Entries supplied START

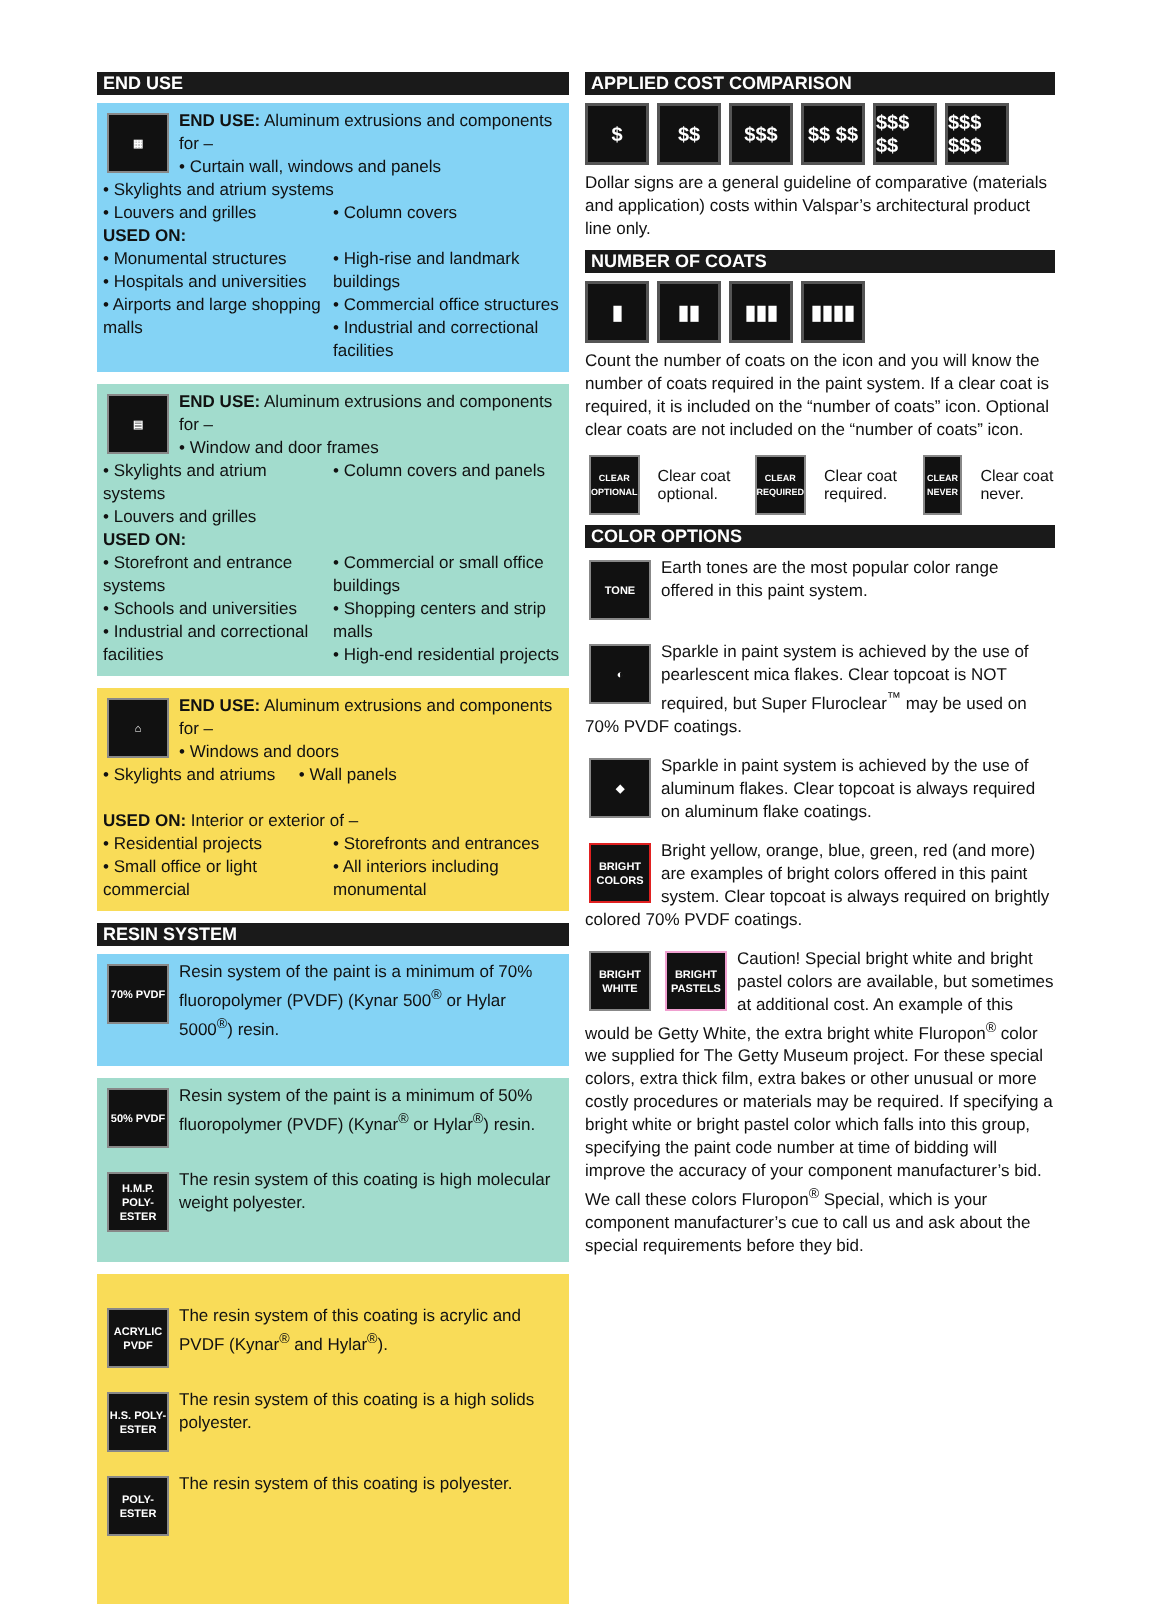END USE
▦
END USE: Aluminum extrusions and components for –
• Curtain wall, windows and panels
• Skylights and atrium systems
• Louvers and grilles • Column covers
USED ON:
• Monumental structures
• Hospitals and universities
• Airports and large shopping malls
• High-rise and landmark buildings
• Commercial office structures
• Industrial and correctional facilities
▤
END USE: Aluminum extrusions and components for –
• Window and door frames
• Skylights and atrium systems • Column covers and panels
• Louvers and grilles
USED ON:
• Storefront and entrance systems
• Schools and universities
• Industrial and correctional facilities
• Commercial or small office buildings
• Shopping centers and strip malls
• High-end residential projects
⌂
END USE: Aluminum extrusions and components for –
• Windows and doors
• Skylights and atriums • Wall panels
USED ON: Interior or exterior of –
• Residential projects
• Small office or light commercial
• Storefronts and entrances
• All interiors including monumental
RESIN SYSTEM
70% PVDF
Resin system of the paint is a minimum of 70% fluoropolymer (PVDF) (Kynar 500<sup>®</sup> or Hylar 5000<sup>®</sup>) resin.
50% PVDF
Resin system of the paint is a minimum of 50% fluoropolymer (PVDF) (Kynar<sup>®</sup> or Hylar<sup>®</sup>) resin.
H.M.P. POLY-ESTER
The resin system of this coating is high molecular weight polyester.
ACRYLIC PVDF
The resin system of this coating is acrylic and PVDF (Kynar<sup>®</sup> and Hylar<sup>®</sup>).
H.S. POLY-ESTER
The resin system of this coating is a high solids polyester.
POLY-ESTER
The resin system of this coating is polyester.
APPLIED COST COMPARISON
$ $$ $$$ $$ $$
$$$ $$
$$$ $$$
Dollar signs are a general guideline of comparative (materials and application) costs within Valspar’s architectural product line only.
NUMBER OF COATS
▮ ▮▮ ▮▮▮ ▮▮▮▮
Count the number of coats on the icon and you will know the number of coats required in the paint system. If a clear coat is required, it is included on the “number of coats” icon. Optional clear coats are not included on the “number of coats” icon.
CLEAR OPTIONAL
Clear coat optional.
CLEAR REQUIRED
Clear coat required.
CLEAR NEVER
Clear coat never.
COLOR OPTIONS
TONE
Earth tones are the most popular color range offered in this paint system.
◐
Sparkle in paint system is achieved by the use of pearlescent mica flakes. Clear topcoat is NOT required, but Super Fluroclear<sup>™</sup> may be used on 70% PVDF coatings.
◆
Sparkle in paint system is achieved by the use of aluminum flakes. Clear topcoat is always required on aluminum flake coatings.
BRIGHT COLORS
Bright yellow, orange, blue, green, red (and more) are examples of bright colors offered in this paint system. Clear topcoat is always required on brightly colored 70% PVDF coatings.
BRIGHT WHITE
BRIGHT PASTELS
Caution! Special bright white and bright pastel colors are available, but sometimes at additional cost. An example of this would be Getty White, the extra bright white Fluropon<sup>®</sup> color we supplied for The Getty Museum project. For these special colors, extra thick film, extra bakes or other unusual or more costly procedures or materials may be required. If specifying a bright white or bright pastel color which falls into this group, specifying the paint code number at time of bidding will improve the accuracy of your component manufacturer’s bid. We call these colors Fluropon<sup>®</sup> Special, which is your component manufacturer’s cue to call us and ask about the special requirements before they bid.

Entries supplied END

_To do_
The goal is an exact reprint of the entries, leaving out the pictures.

_Response below_
END USE
▦
END USE: Aluminum extrusions and components for –
• Curtain wall, windows and panels
• Skylights and atrium systems
• Louvers and grilles • Column covers
USED ON:
• Monumental structures
• Hospitals and universities
• Airports and large shopping malls
• High-rise and landmark buildings
• Commercial office structures
• Industrial and correctional facilities
▤
END USE: Aluminum extrusions and components for –
• Window and door frames
• Skylights and atrium systems • Column covers and panels
• Louvers and grilles
USED ON:
• Storefront and entrance systems
• Schools and universities
• Industrial and correctional facilities
• Commercial or small office buildings
• Shopping centers and strip malls
• High-end residential projects
⌂
END USE: Aluminum extrusions and components for –
• Windows and doors
• Skylights and atriums • Wall panels
USED ON: Interior or exterior of –
• Residential projects
• Small office or light commercial
• Storefronts and entrances
• All interiors including monumental
RESIN SYSTEM
70% PVDF
Resin system of the paint is a minimum of 70% fluoropolymer (PVDF) (Kynar 500<sup>®</sup> or Hylar 5000<sup>®</sup>) resin.
50% PVDF
Resin system of the paint is a minimum of 50% fluoropolymer (PVDF) (Kynar<sup>®</sup> or Hylar<sup>®</sup>) resin.
H.M.P. POLY-ESTER
The resin system of this coating is high molecular weight polyester.
ACRYLIC PVDF
The resin system of this coating is acrylic and PVDF (Kynar<sup>®</sup> and Hylar<sup>®</sup>).
H.S. POLY-ESTER
The resin system of this coating is a high solids polyester.
POLY-ESTER
The resin system of this coating is polyester.
APPLIED COST COMPARISON
$ $$ $$$ $$ $$
$$$ $$
$$$ $$$
Dollar signs are a general guideline of comparative (materials and application) costs within Valspar’s architectural product line only.
NUMBER OF COATS
▮ ▮▮ ▮▮▮ ▮▮▮▮
Count the number of coats on the icon and you will know the number of coats required in the paint system. If a clear coat is required, it is included on the “number of coats” icon. Optional clear coats are not included on the “number of coats” icon.
CLEAR OPTIONAL
Clear coat optional.
CLEAR REQUIRED
Clear coat required.
CLEAR NEVER
Clear coat never.
COLOR OPTIONS
TONE
Earth tones are the most popular color range offered in this paint system.
◐
Sparkle in paint system is achieved by the use of pearlescent mica flakes. Clear topcoat is NOT required, but Super Fluroclear<sup>™</sup> may be used on 70% PVDF coatings.
◆
Sparkle in paint system is achieved by the use of aluminum flakes. Clear topcoat is always required on aluminum flake coatings.
BRIGHT COLORS
Bright yellow, orange, blue, green, red (and more) are examples of bright colors offered in this paint system. Clear topcoat is always required on brightly colored 70% PVDF coatings.
BRIGHT WHITE
BRIGHT PASTELS
Caution! Special bright white and bright pastel colors are available, but sometimes at additional cost. An example of this would be Getty White, the extra bright white Fluropon<sup>®</sup> color we supplied for The Getty Museum project. For these special colors, extra thick film, extra bakes or other unusual or more costly procedures or materials may be required. If specifying a bright white or bright pastel color which falls into this group, specifying the paint code number at time of bidding will improve the accuracy of your component manufacturer’s bid. We call these colors Fluropon<sup>®</sup> Special, which is your component manufacturer’s cue to call us and ask about the special requirements before they bid.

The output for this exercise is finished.